What to do ::
Rewrite the lines from the first one through the line containing "It says 2.56", changing "clock" to "watch" and leaving everything else as it is.

Records provided ::
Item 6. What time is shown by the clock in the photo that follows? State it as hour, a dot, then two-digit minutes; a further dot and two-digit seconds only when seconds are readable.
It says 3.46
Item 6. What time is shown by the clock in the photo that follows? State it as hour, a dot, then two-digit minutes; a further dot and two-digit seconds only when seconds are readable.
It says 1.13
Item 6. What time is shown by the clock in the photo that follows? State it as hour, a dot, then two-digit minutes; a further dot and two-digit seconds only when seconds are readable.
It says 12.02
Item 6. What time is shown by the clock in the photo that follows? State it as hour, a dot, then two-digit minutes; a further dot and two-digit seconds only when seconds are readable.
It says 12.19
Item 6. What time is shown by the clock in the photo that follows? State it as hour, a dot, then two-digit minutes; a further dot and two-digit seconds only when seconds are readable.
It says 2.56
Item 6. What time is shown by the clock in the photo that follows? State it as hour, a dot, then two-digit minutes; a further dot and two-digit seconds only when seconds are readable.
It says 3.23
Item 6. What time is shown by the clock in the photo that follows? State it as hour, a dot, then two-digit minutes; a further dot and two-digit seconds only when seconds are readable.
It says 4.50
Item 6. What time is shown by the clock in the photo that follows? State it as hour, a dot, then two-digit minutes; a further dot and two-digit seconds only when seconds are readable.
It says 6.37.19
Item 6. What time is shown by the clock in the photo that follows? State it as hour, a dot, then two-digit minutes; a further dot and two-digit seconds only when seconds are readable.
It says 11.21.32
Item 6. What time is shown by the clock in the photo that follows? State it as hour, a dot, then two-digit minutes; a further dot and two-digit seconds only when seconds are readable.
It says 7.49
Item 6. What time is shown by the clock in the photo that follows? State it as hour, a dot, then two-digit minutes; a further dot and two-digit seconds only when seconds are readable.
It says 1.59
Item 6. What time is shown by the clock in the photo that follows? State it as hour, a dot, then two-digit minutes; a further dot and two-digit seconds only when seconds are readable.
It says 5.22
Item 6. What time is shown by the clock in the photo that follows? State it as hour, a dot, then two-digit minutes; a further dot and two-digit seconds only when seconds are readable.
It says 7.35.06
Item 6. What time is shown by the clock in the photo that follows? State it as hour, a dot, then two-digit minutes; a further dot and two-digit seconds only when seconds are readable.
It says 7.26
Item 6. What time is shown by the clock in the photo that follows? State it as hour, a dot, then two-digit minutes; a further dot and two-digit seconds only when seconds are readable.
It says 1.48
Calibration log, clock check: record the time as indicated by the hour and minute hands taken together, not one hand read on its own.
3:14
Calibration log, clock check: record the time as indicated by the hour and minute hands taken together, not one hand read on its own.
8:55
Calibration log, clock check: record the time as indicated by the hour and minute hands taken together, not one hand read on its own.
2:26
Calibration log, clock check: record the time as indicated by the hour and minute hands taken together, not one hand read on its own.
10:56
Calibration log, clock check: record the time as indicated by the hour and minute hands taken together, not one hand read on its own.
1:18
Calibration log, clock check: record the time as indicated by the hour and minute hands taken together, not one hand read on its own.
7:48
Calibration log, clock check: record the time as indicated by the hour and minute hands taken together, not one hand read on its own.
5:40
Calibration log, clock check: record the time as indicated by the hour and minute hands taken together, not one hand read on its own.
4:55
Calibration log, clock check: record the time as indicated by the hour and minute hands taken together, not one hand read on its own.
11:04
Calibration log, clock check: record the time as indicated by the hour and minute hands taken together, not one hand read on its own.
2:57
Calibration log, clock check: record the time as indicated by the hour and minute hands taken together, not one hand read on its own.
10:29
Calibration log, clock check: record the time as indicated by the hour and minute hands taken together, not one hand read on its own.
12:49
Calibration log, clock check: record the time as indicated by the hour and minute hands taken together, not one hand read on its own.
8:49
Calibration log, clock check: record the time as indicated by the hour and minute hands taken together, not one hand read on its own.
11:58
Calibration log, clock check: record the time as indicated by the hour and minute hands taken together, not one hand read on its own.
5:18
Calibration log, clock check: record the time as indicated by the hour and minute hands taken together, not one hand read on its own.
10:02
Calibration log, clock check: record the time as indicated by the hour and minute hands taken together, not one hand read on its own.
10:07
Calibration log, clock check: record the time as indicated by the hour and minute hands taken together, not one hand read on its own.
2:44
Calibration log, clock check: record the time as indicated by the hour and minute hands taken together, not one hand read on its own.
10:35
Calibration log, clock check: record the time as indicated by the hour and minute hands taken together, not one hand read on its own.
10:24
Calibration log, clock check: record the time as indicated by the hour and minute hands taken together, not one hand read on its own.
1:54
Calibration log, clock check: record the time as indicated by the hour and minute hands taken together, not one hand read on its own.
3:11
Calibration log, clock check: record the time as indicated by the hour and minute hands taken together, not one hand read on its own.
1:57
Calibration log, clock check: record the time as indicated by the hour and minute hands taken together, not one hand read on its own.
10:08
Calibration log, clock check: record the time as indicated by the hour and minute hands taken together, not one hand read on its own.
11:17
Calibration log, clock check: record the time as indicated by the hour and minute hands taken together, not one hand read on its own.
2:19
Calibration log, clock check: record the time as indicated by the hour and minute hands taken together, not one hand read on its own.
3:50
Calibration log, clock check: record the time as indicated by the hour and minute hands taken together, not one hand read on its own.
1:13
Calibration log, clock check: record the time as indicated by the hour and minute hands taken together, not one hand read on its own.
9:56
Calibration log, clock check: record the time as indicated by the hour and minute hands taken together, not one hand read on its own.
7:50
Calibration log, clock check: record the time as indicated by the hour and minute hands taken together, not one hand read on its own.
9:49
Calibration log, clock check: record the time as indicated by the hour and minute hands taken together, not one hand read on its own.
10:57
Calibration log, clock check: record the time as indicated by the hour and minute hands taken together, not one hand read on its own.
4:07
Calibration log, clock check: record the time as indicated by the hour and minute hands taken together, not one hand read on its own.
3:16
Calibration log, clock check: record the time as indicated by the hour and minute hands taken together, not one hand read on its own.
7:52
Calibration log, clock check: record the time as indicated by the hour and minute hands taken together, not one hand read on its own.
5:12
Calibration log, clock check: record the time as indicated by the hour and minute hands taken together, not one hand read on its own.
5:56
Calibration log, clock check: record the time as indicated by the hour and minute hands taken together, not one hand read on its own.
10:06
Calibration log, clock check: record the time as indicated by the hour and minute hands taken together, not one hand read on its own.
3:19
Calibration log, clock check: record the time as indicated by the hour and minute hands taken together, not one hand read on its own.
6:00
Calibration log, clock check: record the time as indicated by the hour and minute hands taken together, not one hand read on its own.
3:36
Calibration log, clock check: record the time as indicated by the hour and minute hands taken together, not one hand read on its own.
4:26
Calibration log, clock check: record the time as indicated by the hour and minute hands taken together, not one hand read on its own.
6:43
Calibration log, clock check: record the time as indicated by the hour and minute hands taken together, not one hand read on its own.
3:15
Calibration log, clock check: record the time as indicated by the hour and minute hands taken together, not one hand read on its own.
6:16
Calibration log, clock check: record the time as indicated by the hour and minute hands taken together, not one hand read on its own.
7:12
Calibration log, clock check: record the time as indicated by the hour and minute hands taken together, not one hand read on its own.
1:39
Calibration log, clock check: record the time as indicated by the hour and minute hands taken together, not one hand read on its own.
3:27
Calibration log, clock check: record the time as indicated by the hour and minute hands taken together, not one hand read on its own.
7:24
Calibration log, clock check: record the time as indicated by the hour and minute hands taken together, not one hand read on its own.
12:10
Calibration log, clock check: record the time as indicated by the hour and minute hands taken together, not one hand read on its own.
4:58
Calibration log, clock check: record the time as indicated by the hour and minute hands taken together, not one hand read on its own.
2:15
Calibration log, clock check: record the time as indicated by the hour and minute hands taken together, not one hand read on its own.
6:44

Output for this task ::
Item 6. What time is shown by the watch in the photo that follows? State it as hour, a dot, then two-digit minutes; a further dot and two-digit seconds only when seconds are readable.
It says 3.46
Item 6. What time is shown by the watch in the photo that follows? State it as hour, a dot, then two-digit minutes; a further dot and two-digit seconds only when seconds are readable.
It says 1.13
Item 6. What time is shown by the watch in the photo that follows? State it as hour, a dot, then two-digit minutes; a further dot and two-digit seconds only when seconds are readable.
It says 12.02
Item 6. What time is shown by the watch in the photo that follows? State it as hour, a dot, then two-digit minutes; a further dot and two-digit seconds only when seconds are readable.
It says 12.19
Item 6. What time is shown by the watch in the photo that follows? State it as hour, a dot, then two-digit minutes; a further dot and two-digit seconds only when seconds are readable.
It says 2.56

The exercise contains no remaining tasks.